Он не убивал пленных чеченцев. Шел на них в атаку, уклоняясь от пуль, стреляя в тех, кто стрелял в него. И в отбитом доме нашел разрезанного на части десантника, у которого было стесано до костей лицо и в безгубом рту, среди черных пузырей, торчал вырезанный из паха корень. Он хотел об этом сказать, но язык страшно разбух, как у покойника, не помещался во рту, дыхание с трудом пробивалось сквозь раздутое горло.
— Ты насиловал наших девушек и оскорблял наших женщин. Зульфия Галиева, шестнадцати лет, из Четвертого микрорайона, выбросилась из окна, после того как ты приставил ей к голове автомат, велел раздеться и надругался над ней. Ее мать от горя сошла с ума, а отец пошел к твоему командиру и подорвался на мине. Что сделать с тобой за это? — Маленький желтоглазый чеченец, вопрошая, уже знал готовый ответ. Выносил приговор. В тетрадь, которая лежала перед ним на столе, были внесены его, Клычкова, несуществующие, едва промелькнувшие помыслы. Он не насиловал женщин. Те, которые попадались ему в разрушенном городе, были облачены в зловонные одежды, старые, горбоносые, с седыми волосами, как вышедшие из подземелий колдуньи. Лишь однажды на подступах к городу, проезжая село, он увидел статную, с высокой грудью чеченку, чьи брови были темны и пушисты, а губы в темно-вишневой помаде.

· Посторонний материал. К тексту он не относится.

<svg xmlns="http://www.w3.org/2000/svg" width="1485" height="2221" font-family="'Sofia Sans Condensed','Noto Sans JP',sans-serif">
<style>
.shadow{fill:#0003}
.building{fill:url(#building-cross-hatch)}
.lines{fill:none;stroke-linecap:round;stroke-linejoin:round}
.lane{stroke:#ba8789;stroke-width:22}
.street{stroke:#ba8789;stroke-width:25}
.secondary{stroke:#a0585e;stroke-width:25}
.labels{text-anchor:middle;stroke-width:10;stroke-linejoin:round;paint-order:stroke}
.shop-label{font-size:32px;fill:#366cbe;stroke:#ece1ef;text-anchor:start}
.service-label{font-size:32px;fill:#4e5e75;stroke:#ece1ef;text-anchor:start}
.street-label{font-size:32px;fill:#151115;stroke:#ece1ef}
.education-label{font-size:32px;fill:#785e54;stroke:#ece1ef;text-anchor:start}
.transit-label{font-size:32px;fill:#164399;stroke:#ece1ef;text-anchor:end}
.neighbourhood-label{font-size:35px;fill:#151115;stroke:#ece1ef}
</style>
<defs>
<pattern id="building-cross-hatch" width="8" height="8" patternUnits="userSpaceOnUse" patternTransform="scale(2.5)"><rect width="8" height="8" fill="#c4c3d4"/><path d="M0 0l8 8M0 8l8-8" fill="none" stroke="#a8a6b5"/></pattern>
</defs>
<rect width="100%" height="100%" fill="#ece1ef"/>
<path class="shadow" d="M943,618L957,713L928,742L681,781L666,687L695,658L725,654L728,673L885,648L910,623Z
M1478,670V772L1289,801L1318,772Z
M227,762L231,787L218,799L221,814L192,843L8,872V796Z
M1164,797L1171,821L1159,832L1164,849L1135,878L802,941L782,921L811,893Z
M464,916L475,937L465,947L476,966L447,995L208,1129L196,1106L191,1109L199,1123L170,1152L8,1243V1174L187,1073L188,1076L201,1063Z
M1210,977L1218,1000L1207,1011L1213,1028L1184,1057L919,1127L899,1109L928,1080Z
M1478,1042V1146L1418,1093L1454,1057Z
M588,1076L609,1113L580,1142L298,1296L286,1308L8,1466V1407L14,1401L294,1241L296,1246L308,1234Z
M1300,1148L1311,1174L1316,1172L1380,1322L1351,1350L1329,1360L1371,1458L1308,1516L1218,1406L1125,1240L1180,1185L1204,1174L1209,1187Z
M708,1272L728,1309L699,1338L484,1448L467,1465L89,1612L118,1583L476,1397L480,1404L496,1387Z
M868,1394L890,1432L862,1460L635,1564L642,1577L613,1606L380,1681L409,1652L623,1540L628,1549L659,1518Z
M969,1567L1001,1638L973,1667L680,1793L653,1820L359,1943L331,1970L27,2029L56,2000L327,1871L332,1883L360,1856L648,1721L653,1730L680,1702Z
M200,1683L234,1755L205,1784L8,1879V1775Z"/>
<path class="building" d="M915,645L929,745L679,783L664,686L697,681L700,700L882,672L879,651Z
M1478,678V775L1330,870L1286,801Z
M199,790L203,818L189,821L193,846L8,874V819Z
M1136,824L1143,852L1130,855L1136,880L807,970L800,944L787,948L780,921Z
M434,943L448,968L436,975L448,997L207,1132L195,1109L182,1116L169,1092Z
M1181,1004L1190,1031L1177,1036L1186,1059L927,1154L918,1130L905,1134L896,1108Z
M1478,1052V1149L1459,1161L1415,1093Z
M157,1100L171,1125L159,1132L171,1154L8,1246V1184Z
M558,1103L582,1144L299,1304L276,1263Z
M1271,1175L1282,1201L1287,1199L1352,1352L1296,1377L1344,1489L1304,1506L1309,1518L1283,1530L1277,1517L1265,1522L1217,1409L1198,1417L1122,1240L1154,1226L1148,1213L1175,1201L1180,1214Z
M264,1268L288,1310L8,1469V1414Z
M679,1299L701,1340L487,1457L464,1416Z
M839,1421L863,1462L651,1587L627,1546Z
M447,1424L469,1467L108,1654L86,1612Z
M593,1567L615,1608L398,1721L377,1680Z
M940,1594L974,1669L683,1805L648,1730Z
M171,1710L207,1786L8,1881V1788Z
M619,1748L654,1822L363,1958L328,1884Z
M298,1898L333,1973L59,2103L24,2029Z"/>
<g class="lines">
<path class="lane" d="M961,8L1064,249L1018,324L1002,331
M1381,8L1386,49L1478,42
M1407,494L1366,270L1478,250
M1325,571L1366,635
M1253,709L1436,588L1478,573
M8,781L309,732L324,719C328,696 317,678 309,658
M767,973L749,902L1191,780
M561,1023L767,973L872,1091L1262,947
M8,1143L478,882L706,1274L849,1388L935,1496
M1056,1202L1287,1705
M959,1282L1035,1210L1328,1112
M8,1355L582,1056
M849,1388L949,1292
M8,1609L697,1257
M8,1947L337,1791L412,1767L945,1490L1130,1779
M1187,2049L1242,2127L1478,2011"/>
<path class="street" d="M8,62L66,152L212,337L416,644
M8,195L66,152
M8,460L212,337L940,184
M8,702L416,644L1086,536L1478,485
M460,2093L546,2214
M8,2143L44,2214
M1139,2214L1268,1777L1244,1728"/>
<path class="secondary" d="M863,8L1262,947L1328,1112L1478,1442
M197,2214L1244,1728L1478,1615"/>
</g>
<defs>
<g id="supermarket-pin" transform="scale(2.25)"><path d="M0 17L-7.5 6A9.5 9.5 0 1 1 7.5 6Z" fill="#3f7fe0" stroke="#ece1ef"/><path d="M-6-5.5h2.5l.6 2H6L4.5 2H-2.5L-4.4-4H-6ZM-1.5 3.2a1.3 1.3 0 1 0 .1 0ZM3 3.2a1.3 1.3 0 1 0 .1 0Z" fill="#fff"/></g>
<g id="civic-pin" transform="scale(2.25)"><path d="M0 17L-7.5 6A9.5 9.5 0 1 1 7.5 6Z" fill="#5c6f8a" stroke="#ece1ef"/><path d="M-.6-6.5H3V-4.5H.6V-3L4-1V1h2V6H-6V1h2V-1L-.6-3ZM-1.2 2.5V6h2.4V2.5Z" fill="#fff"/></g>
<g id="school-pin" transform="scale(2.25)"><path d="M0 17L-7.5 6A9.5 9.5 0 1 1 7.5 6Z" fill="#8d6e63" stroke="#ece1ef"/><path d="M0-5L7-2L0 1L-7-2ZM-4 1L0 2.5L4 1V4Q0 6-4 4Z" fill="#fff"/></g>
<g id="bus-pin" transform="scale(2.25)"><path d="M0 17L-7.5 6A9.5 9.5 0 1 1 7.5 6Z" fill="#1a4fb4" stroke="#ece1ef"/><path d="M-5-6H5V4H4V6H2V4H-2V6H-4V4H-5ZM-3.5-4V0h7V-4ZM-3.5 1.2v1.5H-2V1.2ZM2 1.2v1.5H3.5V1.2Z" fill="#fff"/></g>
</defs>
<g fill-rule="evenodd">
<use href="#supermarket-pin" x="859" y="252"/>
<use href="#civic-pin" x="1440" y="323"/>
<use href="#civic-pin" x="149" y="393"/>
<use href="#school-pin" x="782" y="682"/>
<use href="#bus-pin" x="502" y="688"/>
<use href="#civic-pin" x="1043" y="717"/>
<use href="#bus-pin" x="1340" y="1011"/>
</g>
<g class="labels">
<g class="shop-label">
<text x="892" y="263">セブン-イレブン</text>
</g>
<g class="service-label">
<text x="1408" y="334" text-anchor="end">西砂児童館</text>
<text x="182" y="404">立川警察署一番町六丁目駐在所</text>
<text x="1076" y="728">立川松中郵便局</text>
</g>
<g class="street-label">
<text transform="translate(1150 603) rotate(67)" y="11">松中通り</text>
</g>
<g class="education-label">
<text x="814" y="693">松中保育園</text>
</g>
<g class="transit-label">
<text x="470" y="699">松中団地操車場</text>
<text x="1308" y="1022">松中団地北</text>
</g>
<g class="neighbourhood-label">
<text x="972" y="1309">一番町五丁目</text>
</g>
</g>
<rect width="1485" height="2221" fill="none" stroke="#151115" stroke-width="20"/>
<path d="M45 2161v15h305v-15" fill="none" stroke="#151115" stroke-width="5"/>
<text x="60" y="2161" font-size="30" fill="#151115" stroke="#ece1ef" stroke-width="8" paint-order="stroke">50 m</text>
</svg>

С брони он жадно потянулся к ней, хотел заглянуть ей в глаза, но в ответ получил огненный, полный ненависти взгляд, будто пуля обожгла щеку.

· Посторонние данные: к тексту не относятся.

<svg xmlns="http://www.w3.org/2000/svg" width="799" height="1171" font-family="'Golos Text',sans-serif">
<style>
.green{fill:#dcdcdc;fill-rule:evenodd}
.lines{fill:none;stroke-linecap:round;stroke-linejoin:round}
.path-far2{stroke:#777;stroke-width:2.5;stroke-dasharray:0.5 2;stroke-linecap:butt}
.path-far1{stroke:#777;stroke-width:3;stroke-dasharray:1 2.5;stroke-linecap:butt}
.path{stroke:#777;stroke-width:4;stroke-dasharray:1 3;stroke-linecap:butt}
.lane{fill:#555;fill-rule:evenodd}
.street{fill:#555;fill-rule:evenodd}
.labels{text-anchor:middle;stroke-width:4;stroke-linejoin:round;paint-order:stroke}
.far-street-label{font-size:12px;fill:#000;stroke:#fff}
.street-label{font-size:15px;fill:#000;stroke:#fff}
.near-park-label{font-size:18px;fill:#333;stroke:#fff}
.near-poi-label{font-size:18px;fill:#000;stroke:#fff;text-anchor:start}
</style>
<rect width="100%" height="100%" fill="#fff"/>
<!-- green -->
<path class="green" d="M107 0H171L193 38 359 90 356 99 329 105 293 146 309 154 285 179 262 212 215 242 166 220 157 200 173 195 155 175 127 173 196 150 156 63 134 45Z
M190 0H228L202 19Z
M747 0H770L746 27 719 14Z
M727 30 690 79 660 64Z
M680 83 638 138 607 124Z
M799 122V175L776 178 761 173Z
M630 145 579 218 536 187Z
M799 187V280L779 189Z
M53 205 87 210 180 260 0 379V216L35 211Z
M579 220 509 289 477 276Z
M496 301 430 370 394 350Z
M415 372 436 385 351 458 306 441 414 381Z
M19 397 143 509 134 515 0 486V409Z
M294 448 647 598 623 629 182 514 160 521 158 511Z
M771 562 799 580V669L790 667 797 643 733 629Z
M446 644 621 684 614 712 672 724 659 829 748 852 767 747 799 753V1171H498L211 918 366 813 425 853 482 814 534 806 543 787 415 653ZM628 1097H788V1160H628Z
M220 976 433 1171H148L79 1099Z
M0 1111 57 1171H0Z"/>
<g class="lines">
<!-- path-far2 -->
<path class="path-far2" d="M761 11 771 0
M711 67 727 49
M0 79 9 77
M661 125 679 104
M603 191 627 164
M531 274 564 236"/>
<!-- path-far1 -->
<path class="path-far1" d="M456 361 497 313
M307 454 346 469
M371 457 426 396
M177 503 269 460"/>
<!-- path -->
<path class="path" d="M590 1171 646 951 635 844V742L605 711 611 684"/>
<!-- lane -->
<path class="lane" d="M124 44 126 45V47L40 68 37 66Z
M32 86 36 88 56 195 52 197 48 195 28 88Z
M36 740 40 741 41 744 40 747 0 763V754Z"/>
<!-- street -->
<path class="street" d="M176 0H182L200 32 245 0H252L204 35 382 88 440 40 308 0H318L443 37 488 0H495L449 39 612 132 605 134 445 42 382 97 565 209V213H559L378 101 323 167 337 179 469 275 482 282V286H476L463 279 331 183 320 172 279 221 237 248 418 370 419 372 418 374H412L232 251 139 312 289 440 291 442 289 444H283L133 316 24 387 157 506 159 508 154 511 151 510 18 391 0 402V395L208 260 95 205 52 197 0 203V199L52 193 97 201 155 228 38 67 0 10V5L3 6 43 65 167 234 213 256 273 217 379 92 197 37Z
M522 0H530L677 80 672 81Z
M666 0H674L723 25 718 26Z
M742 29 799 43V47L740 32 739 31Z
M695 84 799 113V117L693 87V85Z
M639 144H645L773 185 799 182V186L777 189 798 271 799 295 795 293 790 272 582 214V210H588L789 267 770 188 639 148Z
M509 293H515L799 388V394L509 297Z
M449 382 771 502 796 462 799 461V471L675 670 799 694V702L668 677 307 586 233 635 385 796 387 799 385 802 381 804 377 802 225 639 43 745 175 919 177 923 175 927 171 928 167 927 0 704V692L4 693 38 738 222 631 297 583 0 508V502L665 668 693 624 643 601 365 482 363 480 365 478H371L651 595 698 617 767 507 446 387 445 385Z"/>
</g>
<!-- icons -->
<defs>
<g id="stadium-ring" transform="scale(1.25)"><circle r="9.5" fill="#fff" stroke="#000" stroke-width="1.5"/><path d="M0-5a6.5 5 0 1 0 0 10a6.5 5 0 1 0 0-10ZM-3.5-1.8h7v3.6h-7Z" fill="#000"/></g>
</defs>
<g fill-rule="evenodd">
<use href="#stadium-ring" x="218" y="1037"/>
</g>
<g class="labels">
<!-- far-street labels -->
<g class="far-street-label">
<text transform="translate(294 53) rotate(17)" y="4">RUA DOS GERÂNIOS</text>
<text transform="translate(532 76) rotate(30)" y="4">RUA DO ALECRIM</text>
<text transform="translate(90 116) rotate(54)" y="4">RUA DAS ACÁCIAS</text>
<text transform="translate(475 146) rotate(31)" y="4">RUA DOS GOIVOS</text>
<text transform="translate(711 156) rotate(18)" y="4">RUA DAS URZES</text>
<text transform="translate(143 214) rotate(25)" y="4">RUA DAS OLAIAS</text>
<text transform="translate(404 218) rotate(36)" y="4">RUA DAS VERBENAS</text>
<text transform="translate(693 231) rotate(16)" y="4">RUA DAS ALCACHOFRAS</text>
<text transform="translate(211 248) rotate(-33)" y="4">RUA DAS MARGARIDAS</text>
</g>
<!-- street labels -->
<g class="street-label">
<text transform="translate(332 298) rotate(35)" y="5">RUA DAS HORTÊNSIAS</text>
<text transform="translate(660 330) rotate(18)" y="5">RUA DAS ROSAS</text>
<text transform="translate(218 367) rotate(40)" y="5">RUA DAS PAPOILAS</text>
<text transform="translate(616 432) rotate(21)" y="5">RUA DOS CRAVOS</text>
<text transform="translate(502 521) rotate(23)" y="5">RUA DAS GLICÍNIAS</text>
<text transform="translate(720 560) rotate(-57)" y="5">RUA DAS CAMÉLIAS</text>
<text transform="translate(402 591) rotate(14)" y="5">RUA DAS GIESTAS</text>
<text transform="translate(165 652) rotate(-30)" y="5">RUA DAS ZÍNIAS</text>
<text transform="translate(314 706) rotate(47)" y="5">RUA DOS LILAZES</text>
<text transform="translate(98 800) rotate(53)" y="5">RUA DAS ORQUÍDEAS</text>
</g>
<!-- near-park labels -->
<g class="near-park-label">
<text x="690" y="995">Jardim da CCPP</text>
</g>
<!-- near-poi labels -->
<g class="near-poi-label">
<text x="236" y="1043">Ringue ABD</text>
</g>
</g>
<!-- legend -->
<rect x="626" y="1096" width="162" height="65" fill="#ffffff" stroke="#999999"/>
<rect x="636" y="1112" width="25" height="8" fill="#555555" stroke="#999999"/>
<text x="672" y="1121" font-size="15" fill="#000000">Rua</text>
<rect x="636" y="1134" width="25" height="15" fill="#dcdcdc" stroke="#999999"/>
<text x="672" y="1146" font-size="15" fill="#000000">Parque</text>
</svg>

— Сержант Клычков, мы судим тебя шариатским судом, по законам справедливости. По этим законам ты виновен перед Аллахом, перед чеченским народом, перед теми людьми, которым причинил страдания и принес смерть. Ты будешь наказан. Иди! — Чеченец указал желтыми глазами на дверь, у которой поджидал высокий охранник, обняв автомат. Повинуясь этому желтому, смеющемуся, жестокому взгляду, Клык послушно пошел.
После теплого освещенного подвала на улице его охватил ледяной ветер, надавил на грудь, словно на нее надели бронежилет. В темноте были едва различимы темные безжизненные строения, грязно-серый, тусклый снег. В стороне, за строениями, на которых не горело ни одно окно, над размытыми крышами колебалась далекая капля осветительной бомбы, негромко рокотало, будто катили пустую гулкую бочку.
Впереди шел охранник, качая под ногами сочное пятно фонаря, освещая утоптанную в снегу тропинку. Следом — другой охранник, чей фонарик иногда залетал вперед, и Клык видел свои сапоги, наступавшие на чьи-то замерзшие ребристые следы.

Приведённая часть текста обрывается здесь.